- Document text:

*****

CONCEPT Cited by 6 sources

Iceberg topic¶

An Iceberg topic is a streaming-broker construct — introduced by Redpanda in 2024 — in which a single logical entity is both a Kafka-protocol topic and an Apache Iceberg table backed by the same data. Producers write records to the topic via the normal Kafka producer API; the broker transparently:

Appends the records to the broker's local log segments (normal topic durability).
Projects the row-oriented records into a columnar file format (Parquet).
Writes the Parquet files to external object storage (S3 / GCS / ADLS).
Updates the external Iceberg catalog (Databricks Unity, Snowflake Polaris, AWS Glue, etc.) with the new snapshot metadata.

Downstream open-table-format-aware engines — ClickHouse, Snowflake, Databricks, Dremio, Trino, Spark, Flink — can then query the topic data as an Iceberg table without any ETL job in between.

"Redpanda's newly launched feature, topic-level integration with Iceberg, enables creating Iceberg tables from your topics — storing row-oriented data in a Redpanda topic inside object storage in a columnar format, supporting the Iceberg table format." (Source: sources/2025-01-21-redpanda-implementing-the-medallion-architecture-with-redpanda)

Properties¶

Zero-ETL integration. The integration is owned by the broker; customers don't configure Kafka Connect / Redpanda Connect / Debezium; they don't write Python jobs on Airflow. Topic→Iceberg is a configuration flip.
Metadata preservation. The Iceberg tables carry the Kafka-layer technical metadata (offset, partition, timestamp) as columns, preserving the audit trail the streaming layer already had.
Schema optional. Tables can be created with or without a schema. Without one, Redpanda uses a default (record key + value + timestamp + offset + partition). With one, the Iceberg table is fully typed.

*****

- Provided data:
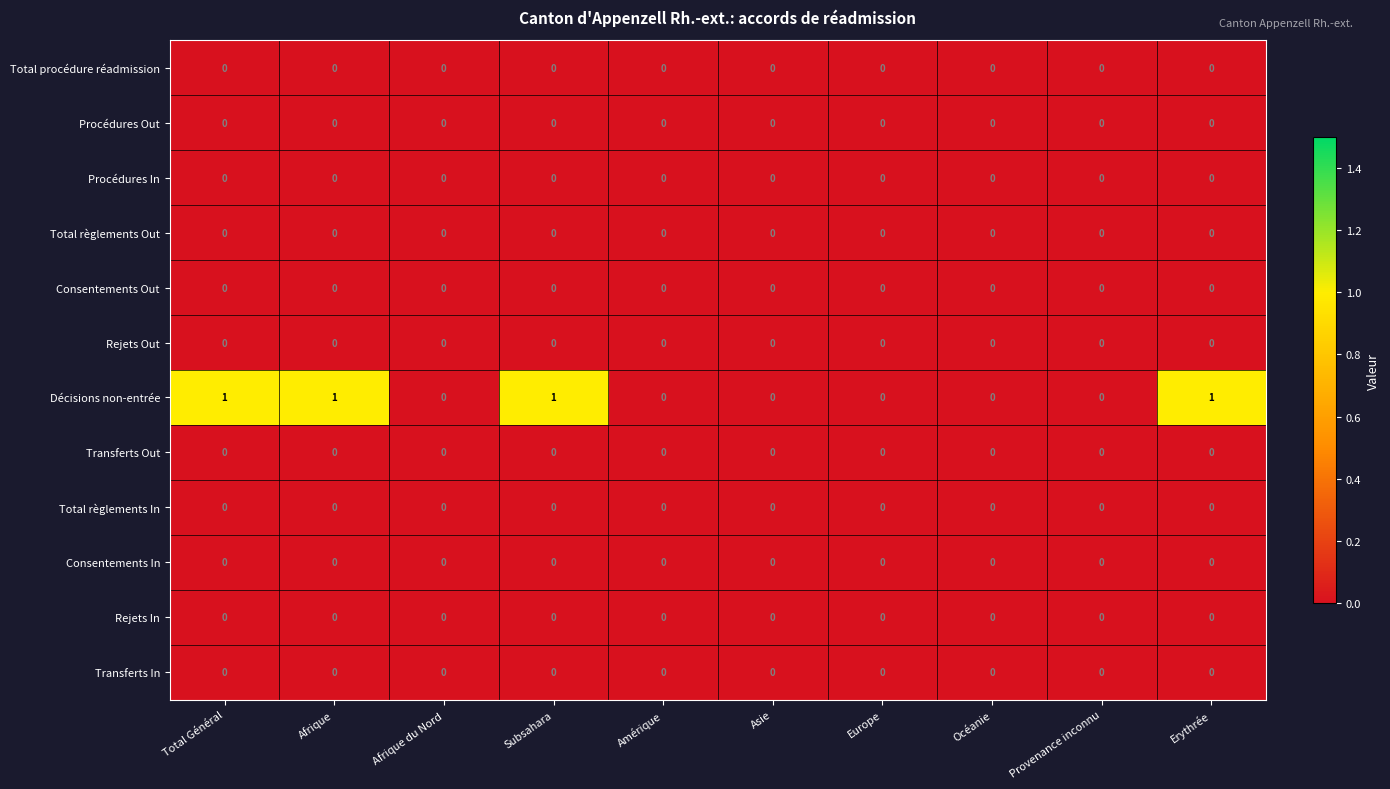

What is the sum of all Décisions non-entrée values?

4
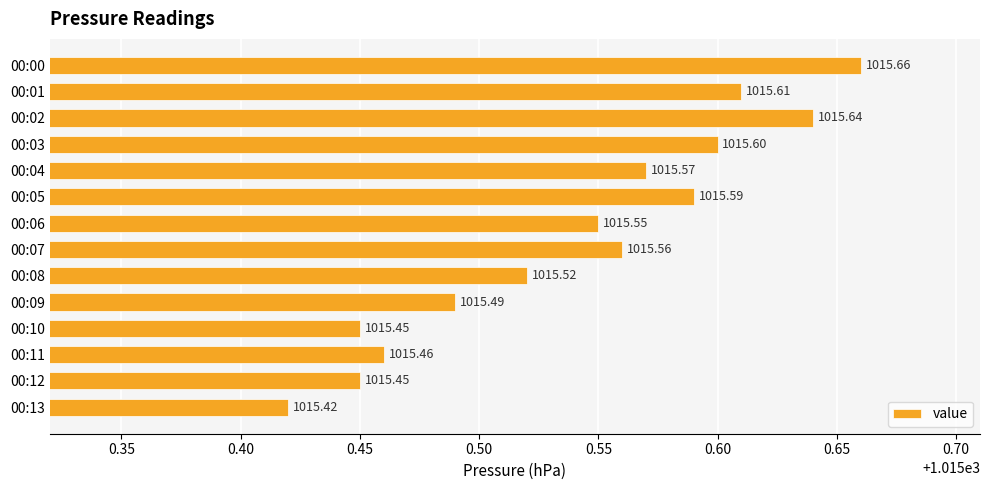

Which label corresponds to the largest value in the chart?

00:00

*****

- Tasks and exercises:
• 1. Please quote the stretch of the Iceberg topic page from "Downstream open-table-format-aware engines" through "a configuration flip.".
• 2. Extend the Iceberg topic page, picking up right after its final sentence.

- Replies:
• 1.
Downstream open-table-format-aware engines — ClickHouse, Snowflake, Databricks, Dremio, Trino, Spark, Flink — can then query the topic data as an Iceberg table without any ETL job in between.

"Redpanda's newly launched feature, topic-level integration with Iceberg, enables creating Iceberg tables from your topics — storing row-oriented data in a Redpanda topic inside object storage in a columnar format, supporting the Iceberg table format." (Source: sources/2025-01-21-redpanda-implementing-the-medallion-architecture-with-redpanda)

Properties¶

Zero-ETL integration. The integration is owned by the broker; customers don't configure Kafka Connect / Redpanda Connect / Debezium; they don't write Python jobs on Airflow. Topic→Iceberg is a configuration flip.

• 2.
External catalog registration. Tables get registered with a chosen Iceberg REST catalog (Databricks Unity, Snowflake Polaris); catalog metadata is the integration surface downstream engines use for discovery.
Row-to-columnar projection at write time. The broker is responsible for the Parquet conversion; clients continue to see row-oriented Kafka semantics.

Architectural role: streaming broker as lakehouse Bronze layer¶

Iceberg topics realise the streaming- broker-as-lakehouse-Bronze-sink pattern: the Bronze tier of a Medallion Architecture becomes a derived view of topics the business is already producing to. No separate Bronze-tier ingestion pipeline exists.

Configuration surface: the three modes¶

The producer-side schema-projection strategy is a per-topic configuration dial canonicalised as concepts/iceberg-topic-mode: value_schema_id_prefix (typed Iceberg table via Schema Registry wire-format producers), value_schema_latest (latest-schema projection), key_value (schema-less BYTES columns + Kafka metadata). Mode selection is orthogonal to the catalog-integration shape (Source: sources/2025-05-13-redpanda-getting-started-with-iceberg-topics-on-redpanda-byoc).

GA feature surface (Redpanda 25.1, 2025-04-07)¶

The 2025-04-07 Redpanda 25.1 release promoted Iceberg topics to GA across AWS, Azure, and GCP, disclosing nine named properties beyond the 2025-01 pedagogy framing. Four address table management:

Custom hierarchical bucketed partitioning — operator- controllable Iceberg partition transforms for query-side pruning.
Built-in dead-letter queues for invalid records (patterns/dead-letter-queue-for-invalid-records) — schema- invalid records route to a DLQ topic rather than dropping the batch.
Seamless Iceberg-spec-compliant schema evolution — add, rename, delete column operations match the Iceberg specification's evolution surface. Retires the pre-GA "schema-evolution path" caveat below for the Iceberg side of the loop (Kafka-serializer interaction is still operator domain).
Automatic snapshot expiry — the broker owns the metadata GC loop, bounding catalog metadata growth. Retires the pre-GA "compaction + GC ownership unclear" caveat for the snapshot-expiry half of the loop; small-file compaction ownership remains open.

Five address catalog integration:

Secure REST catalog sync via OIDC+TLS sync to Iceberg REST catalogs (Snowflake Open Catalog / Apache Polaris, Databricks Unity, AWS Glue).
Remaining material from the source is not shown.